_PROVIDED MATERIAL_.
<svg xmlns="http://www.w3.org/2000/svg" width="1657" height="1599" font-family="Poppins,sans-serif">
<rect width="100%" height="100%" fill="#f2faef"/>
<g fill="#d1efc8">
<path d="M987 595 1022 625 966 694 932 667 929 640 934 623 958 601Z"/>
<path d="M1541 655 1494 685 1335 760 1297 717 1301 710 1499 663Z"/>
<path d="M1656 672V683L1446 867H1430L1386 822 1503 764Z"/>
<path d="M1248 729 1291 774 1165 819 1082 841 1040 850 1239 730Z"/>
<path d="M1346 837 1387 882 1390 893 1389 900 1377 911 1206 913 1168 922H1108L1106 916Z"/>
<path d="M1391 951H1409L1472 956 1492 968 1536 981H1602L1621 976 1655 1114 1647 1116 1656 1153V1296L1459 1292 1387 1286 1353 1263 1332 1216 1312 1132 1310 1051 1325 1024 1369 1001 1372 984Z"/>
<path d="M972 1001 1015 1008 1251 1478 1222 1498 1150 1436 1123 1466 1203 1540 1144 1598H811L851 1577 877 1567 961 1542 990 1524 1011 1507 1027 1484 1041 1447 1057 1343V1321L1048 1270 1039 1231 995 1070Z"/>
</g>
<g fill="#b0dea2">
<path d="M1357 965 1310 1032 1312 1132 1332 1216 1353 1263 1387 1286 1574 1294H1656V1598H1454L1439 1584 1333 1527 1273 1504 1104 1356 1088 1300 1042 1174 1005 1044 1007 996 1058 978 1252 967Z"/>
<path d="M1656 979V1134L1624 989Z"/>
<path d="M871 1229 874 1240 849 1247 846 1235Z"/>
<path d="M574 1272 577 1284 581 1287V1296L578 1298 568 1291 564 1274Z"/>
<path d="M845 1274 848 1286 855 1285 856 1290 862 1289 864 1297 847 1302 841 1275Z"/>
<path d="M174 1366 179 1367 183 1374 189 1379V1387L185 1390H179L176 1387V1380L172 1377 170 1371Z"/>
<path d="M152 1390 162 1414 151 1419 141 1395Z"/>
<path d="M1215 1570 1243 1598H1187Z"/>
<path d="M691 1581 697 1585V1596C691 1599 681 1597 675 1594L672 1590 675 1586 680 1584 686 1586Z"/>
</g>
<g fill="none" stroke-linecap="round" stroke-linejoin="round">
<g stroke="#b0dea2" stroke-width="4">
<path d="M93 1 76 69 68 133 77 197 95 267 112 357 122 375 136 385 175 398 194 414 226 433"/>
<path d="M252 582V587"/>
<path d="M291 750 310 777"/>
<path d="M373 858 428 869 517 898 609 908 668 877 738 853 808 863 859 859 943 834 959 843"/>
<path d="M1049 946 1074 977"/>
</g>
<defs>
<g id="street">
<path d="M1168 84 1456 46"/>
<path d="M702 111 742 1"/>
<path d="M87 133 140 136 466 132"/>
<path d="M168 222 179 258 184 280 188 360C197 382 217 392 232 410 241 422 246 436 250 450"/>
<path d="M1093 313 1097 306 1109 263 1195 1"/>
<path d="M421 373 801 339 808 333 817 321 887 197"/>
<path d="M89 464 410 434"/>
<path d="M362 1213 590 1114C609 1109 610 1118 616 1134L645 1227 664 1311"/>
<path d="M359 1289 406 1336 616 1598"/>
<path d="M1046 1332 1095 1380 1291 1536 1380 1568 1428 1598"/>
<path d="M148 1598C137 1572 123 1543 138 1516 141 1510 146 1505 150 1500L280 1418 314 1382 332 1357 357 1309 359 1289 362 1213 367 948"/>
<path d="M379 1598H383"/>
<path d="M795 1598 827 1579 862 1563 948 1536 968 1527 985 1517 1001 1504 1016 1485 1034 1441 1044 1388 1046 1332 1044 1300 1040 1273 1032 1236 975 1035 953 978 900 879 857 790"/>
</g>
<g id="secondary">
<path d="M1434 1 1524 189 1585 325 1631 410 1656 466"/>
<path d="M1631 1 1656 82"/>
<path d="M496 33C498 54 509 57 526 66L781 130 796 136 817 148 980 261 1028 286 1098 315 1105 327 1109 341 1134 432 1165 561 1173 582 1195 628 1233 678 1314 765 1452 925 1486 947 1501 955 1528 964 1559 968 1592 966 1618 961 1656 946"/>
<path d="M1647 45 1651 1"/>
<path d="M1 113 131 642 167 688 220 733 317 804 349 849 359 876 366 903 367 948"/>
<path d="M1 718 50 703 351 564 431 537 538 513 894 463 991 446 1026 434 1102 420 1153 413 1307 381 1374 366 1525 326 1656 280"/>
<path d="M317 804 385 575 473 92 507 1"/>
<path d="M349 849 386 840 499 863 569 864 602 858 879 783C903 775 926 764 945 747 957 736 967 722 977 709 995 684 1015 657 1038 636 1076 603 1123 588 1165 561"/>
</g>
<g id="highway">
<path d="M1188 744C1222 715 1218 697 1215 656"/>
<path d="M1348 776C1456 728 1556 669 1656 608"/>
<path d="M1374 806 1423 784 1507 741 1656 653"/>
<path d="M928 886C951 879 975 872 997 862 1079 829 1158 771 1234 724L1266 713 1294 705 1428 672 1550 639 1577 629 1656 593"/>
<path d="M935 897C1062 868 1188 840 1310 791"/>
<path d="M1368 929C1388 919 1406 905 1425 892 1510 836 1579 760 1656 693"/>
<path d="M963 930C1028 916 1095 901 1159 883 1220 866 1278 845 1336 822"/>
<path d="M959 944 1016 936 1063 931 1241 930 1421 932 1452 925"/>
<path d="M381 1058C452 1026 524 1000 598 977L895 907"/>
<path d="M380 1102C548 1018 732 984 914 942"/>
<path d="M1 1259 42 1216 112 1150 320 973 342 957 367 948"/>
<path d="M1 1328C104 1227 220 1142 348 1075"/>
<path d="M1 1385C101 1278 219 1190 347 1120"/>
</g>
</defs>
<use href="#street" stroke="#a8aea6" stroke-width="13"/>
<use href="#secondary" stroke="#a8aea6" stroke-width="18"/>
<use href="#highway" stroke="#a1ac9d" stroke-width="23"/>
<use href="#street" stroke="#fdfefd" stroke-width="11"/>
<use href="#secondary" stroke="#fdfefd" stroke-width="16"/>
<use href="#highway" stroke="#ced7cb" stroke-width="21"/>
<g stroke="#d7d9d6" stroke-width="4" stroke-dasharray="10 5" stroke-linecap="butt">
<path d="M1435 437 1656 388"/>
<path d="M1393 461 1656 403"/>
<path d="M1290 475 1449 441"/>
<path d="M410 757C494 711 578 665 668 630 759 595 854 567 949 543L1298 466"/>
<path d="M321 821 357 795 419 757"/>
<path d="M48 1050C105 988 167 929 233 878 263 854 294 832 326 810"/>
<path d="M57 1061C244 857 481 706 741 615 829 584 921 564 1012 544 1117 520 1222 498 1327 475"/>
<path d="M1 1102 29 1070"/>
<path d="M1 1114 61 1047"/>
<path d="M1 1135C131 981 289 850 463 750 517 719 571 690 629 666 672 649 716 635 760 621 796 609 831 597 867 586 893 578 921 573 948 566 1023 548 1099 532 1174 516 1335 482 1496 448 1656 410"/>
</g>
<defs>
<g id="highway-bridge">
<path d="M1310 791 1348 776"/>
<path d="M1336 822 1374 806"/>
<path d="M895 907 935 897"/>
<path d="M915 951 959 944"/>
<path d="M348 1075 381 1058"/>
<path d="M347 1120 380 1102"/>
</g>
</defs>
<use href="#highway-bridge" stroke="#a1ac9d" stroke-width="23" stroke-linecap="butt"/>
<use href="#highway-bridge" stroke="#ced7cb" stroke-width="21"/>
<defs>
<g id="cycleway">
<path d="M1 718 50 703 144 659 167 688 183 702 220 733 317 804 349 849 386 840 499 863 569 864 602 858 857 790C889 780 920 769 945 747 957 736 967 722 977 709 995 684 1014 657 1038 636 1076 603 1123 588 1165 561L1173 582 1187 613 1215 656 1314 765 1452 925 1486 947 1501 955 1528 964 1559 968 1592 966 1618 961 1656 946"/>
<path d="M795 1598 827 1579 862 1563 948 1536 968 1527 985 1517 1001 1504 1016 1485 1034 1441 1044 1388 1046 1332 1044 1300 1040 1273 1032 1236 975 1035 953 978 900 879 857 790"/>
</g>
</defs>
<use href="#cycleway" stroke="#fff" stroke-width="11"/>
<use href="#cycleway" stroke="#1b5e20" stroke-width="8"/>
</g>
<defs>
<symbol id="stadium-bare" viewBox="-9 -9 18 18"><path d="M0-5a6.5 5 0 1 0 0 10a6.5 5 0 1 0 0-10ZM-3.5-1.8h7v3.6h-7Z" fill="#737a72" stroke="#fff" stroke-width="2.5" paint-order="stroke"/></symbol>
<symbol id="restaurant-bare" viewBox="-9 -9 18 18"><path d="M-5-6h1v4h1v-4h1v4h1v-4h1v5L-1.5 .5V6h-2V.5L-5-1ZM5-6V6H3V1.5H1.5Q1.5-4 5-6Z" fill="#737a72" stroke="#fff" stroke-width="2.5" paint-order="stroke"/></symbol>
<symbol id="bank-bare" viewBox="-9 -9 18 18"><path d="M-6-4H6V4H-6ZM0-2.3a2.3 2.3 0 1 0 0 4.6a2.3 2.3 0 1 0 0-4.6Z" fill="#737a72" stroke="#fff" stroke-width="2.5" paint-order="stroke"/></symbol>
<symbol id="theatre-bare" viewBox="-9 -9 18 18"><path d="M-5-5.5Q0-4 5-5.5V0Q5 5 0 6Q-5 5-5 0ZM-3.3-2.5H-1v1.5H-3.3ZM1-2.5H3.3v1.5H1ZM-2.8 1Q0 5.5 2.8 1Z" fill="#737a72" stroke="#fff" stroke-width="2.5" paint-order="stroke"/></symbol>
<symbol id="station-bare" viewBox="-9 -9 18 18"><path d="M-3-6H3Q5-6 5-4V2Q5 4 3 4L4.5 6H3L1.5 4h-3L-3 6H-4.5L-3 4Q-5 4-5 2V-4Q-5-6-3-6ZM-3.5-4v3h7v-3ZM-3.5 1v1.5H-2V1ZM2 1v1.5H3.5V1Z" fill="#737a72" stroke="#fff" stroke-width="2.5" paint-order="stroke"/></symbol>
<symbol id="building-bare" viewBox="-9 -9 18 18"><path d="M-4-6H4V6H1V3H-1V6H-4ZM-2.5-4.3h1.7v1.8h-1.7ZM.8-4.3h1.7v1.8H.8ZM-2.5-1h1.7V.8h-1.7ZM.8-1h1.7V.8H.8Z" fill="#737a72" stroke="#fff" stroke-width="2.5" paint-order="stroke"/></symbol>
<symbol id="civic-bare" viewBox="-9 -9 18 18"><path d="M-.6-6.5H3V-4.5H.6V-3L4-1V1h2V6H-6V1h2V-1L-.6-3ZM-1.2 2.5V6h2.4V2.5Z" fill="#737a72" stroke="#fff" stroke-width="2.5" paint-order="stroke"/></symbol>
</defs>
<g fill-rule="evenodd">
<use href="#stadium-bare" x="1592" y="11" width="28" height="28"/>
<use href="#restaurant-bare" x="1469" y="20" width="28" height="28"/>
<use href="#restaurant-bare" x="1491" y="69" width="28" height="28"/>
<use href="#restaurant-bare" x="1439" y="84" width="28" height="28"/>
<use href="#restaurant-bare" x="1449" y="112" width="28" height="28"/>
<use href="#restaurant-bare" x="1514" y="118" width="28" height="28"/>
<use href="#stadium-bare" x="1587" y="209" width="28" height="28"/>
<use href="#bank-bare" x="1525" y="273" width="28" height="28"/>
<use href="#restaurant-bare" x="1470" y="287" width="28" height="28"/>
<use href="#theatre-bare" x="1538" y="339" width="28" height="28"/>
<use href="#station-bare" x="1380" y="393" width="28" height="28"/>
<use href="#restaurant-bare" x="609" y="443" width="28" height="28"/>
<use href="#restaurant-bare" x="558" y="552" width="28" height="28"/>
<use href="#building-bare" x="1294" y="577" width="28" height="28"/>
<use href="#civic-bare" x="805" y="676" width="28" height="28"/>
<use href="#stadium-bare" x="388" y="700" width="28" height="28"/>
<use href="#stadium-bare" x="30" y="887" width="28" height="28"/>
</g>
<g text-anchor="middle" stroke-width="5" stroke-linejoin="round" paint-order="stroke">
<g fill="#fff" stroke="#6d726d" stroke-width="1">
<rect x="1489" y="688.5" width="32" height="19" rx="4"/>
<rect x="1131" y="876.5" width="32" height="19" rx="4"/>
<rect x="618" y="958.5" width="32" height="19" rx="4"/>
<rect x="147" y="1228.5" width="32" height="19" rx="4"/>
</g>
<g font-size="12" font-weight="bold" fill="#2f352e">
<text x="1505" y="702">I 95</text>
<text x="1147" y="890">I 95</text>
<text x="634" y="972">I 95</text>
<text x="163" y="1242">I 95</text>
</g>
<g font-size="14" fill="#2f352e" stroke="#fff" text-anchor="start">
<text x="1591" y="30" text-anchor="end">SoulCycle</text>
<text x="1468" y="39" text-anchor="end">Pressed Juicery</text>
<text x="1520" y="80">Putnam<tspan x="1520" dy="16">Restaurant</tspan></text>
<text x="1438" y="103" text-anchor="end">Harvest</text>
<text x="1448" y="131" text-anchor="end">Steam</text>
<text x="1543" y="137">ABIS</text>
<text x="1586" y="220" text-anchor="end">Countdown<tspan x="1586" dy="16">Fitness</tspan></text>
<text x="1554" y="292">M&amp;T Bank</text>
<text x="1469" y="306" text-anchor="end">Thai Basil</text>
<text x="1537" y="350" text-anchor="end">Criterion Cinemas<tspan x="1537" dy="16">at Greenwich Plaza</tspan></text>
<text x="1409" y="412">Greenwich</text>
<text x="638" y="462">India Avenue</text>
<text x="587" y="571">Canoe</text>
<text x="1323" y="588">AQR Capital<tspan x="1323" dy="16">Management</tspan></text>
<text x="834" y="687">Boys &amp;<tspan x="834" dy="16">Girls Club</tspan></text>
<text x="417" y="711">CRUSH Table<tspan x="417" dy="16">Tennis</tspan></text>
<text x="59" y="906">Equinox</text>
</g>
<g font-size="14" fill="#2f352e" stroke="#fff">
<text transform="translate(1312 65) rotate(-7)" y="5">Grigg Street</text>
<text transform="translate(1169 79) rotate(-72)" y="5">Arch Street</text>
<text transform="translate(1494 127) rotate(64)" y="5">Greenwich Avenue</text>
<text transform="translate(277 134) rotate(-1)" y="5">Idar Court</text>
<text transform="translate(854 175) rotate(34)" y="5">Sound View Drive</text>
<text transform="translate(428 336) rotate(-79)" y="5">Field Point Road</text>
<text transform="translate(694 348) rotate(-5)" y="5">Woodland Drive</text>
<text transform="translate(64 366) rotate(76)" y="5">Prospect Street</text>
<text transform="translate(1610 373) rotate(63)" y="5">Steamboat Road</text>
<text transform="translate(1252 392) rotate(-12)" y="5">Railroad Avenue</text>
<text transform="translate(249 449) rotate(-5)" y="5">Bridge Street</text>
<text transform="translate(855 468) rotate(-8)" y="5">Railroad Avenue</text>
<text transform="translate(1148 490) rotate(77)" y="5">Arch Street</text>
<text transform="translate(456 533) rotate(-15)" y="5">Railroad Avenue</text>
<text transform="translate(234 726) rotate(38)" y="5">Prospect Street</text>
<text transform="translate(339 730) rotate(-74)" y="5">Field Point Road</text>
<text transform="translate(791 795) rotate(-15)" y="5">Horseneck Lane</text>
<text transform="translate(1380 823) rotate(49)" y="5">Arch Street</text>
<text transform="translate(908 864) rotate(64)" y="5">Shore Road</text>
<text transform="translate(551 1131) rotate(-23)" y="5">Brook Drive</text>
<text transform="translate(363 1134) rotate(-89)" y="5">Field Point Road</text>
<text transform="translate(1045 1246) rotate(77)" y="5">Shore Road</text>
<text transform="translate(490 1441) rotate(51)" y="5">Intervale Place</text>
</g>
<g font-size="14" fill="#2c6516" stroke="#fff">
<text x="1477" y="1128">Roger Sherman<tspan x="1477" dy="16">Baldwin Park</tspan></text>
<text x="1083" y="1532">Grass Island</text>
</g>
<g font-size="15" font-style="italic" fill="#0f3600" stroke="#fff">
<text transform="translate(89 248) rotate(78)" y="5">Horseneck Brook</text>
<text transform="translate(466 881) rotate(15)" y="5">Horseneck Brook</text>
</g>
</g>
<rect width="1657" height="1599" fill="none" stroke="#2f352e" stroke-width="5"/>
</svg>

_WHAT THE TASK REQUIRES_. Among the lines above, show every one that contains the string "linejoin".

_SOLUTION TO THE EXERCISE_.
<g fill="none" stroke-linecap="round" stroke-linejoin="round">
<g text-anchor="middle" stroke-width="5" stroke-linejoin="round" paint-order="stroke">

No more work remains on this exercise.